Конверт мягко, почти беззвучно шлепнулся на дно, в темноту, присоединившись к груде других, чужих радостей, горестей, счетов и извещений. Шамиль отпустил заслонку. Она упала с глухим, окончательным, металлическим ударом, который отозвался эхом в пустой ночной улице. Мост был сожжен. Последняя нить перерезана.

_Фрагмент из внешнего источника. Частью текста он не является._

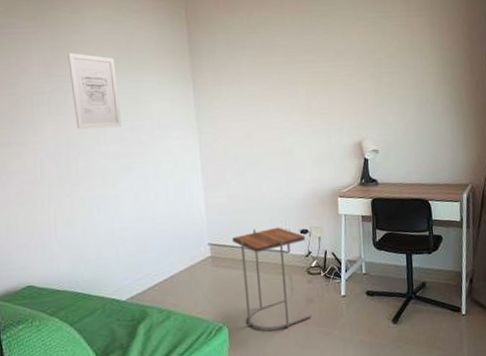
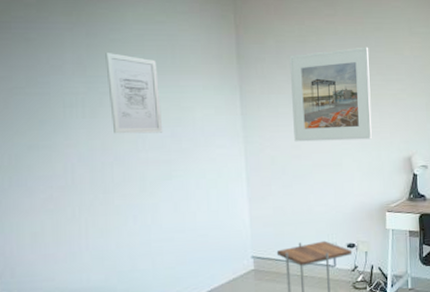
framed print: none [238,34,322,131] -> present [289,47,372,142]

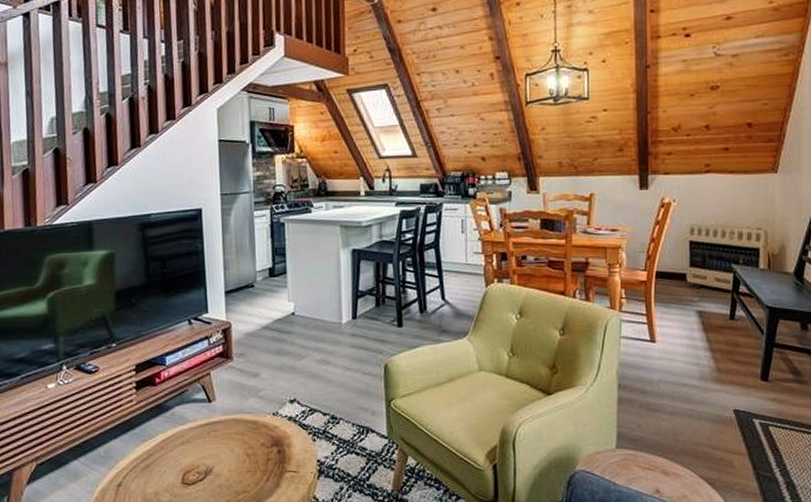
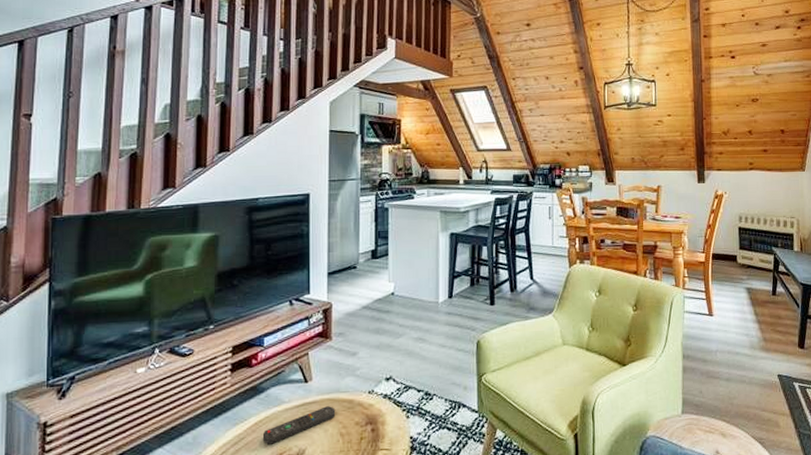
remote control: none [170,426,241,461] -> present [262,406,336,445]

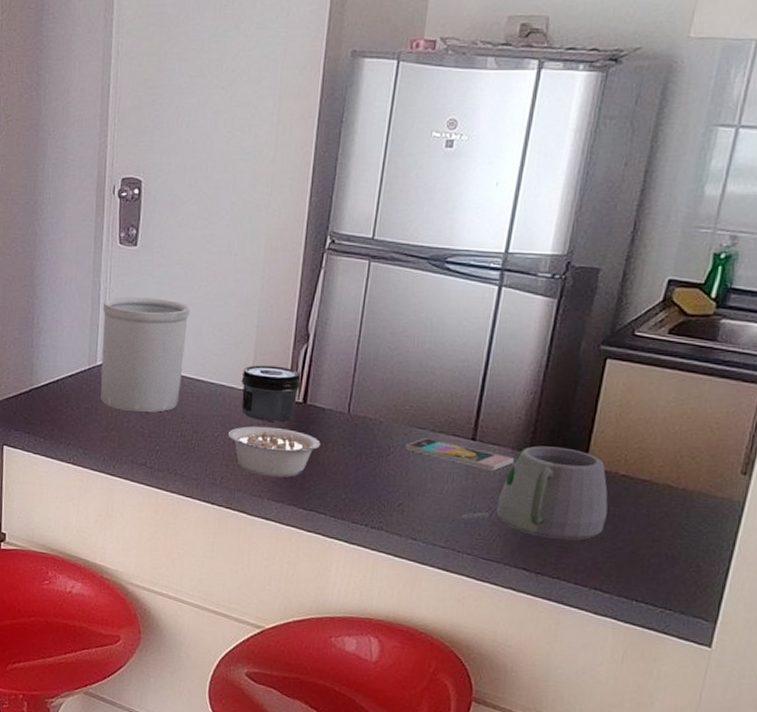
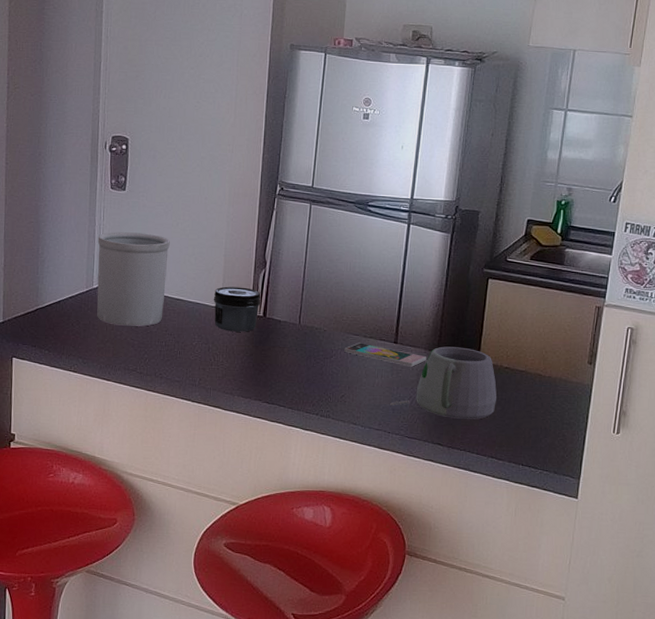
legume: present [227,426,321,478] -> none [203,336,279,377]

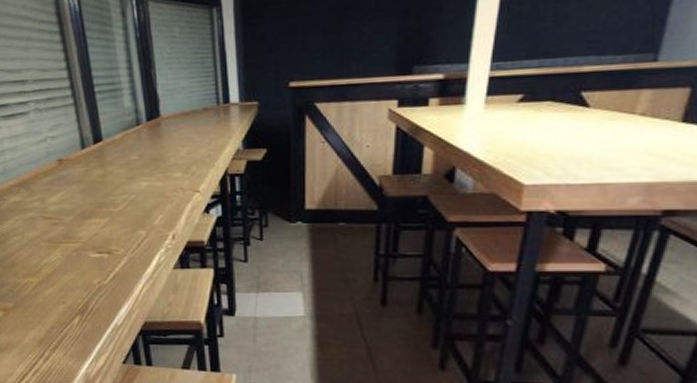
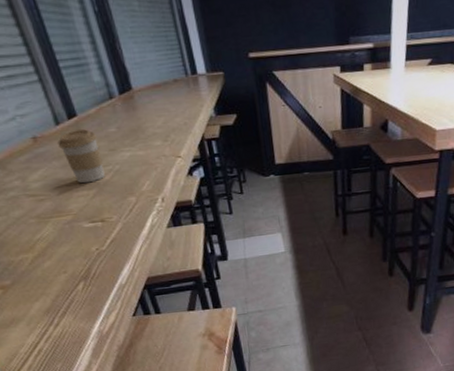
coffee cup: none [80,155,119,211] -> present [57,129,105,184]

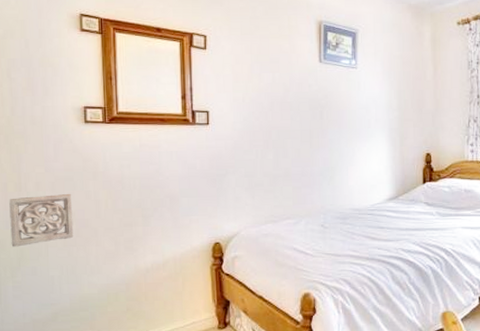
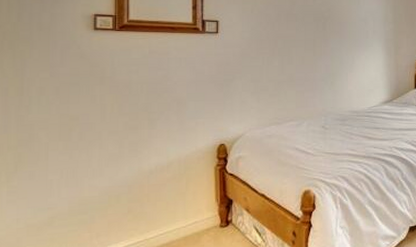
wall ornament: present [9,193,74,247] -> none [9,97,77,152]

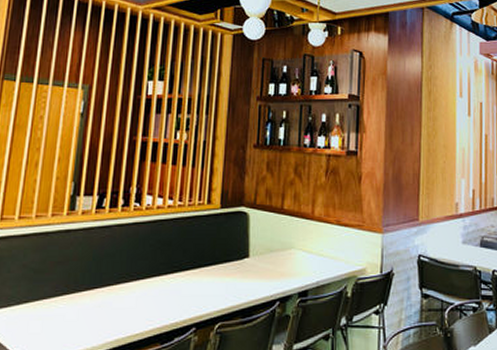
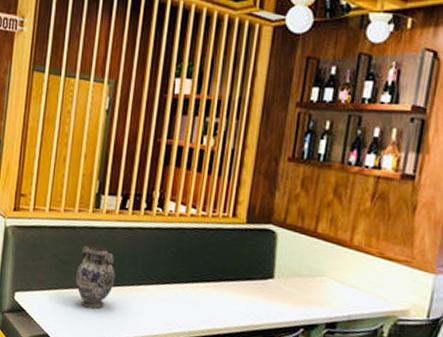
decorative vase: none [48,250,93,317] -> present [75,246,116,309]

Он не пошел обратно в общежитие. Он пошел к центру, к Арбату. Остановился напротив кафе, за темными, зеркальными витринами которого теперь царила ночная тишина. Внутри горел лишь дежурный свет. Он стоял и смотрел на это заведение, которое еще вчера было символом его новой, пусть и временной, жизни. Теперь оно было символом чего-то другого. Его новой, единственно возможной судьбы. Временной, короткой, без будущего и надежды. Но это была единственная судьба, которую он теперь мог себе позволить. Завтра он переступит этот порог. Но пойдет он туда не на работу. Он шел на свою собственную, добровольную Голгофу, где каждый день будет казнью, а каждое унижение — шагом к искуплению. Искуплению перед ней, перед родителями, перед собственной, так бездарно оборвавшейся жизнью.